Vier Bundespolizisten, deren Aussagen König belasten, hatten rund zwei Monate nach den Ereignissen nahezu gleich lautende Berichte geschrieben. Trotz ihrer unglaubwürdigen Behauptung, sie hätten die Berichte frei und selbstständig verfasst, wurden sie weder unter Eid vernommen noch vor den Konsequenzen einer offensichtlichen Falschaussage gewarnt.

Ein Video der Verteidigung, das vom Dach von Königs Lautsprecherwagen gefilmt wurde, zeigt, wie brutal die Polizei vorging und wie dreist sie im Zeugenstand den Tathergang verfälschte. Es dokumentiert, wie Polizeibeamte mit Schlagstöcken einen Jugendlichen verprügeln, dem König angeblich zur Flucht verholfen haben soll. Wegen der öffentlichen Aufmerksamkeit sah sich die Staatsanwaltschaft nach zwei Jahren schließlich genötigt, ein Verfahren wegen „Körperverletzung im Amt“ gegen die beiden Beamten einzuleiten.
━━━━━━━━━━
* _Aufgabe A_
Gib den Textauszug von „Ein Video der“ bis „beiden Beamten einzuleiten.“ wortgetreu wieder.
* _Aufgabe B_
Wegen welchen Vorwurfs leitete die Staatsanwaltschaft laut Textauszug ein Verfahren gegen die beiden Beamten ein?
━━━━━━━━━━
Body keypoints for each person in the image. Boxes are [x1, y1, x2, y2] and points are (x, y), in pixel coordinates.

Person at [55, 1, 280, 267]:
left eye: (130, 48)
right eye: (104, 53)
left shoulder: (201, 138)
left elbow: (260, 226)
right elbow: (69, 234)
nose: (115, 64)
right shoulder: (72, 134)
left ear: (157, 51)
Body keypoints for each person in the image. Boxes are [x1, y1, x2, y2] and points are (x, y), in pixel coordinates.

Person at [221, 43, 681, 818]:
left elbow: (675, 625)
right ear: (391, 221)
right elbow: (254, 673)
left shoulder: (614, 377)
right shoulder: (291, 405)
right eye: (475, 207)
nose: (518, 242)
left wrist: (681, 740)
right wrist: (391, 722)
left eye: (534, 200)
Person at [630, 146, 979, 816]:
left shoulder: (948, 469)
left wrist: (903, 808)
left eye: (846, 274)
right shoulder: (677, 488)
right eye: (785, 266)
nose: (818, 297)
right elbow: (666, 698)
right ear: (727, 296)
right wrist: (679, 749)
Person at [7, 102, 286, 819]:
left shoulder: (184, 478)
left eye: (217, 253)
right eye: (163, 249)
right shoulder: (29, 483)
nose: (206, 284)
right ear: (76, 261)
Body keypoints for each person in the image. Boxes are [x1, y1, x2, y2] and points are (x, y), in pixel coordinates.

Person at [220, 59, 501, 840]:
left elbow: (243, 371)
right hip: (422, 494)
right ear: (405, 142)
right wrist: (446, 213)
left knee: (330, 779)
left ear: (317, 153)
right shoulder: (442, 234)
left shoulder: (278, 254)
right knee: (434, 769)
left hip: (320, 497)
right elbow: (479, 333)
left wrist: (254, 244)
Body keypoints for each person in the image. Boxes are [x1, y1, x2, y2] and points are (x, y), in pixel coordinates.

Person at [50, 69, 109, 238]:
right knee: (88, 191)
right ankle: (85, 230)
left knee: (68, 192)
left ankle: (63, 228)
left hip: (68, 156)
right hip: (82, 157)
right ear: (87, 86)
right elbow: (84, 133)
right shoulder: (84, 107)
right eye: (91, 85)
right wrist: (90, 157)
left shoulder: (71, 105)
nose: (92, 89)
━━━━━━━━━━
* _Ausgabe A_
Ein Video der Verteidigung, das vom Dach von Königs Lautsprecherwagen gefilmt wurde, zeigt, wie brutal die Polizei vorging und wie dreist sie im Zeugenstand den Tathergang verfälschte. Es dokumentiert, wie Polizeibeamte mit Schlagstöcken einen Jugendlichen verprügeln, dem König angeblich zur Flucht verholfen haben soll. Wegen der öffentlichen Aufmerksamkeit sah sich die Staatsanwaltschaft nach zwei Jahren schließlich genötigt, ein Verfahren wegen „Körperverletzung im Amt“ gegen die beiden Beamten einzuleiten.

* _Ausgabe B_
Wegen „Körperverletzung im Amt“.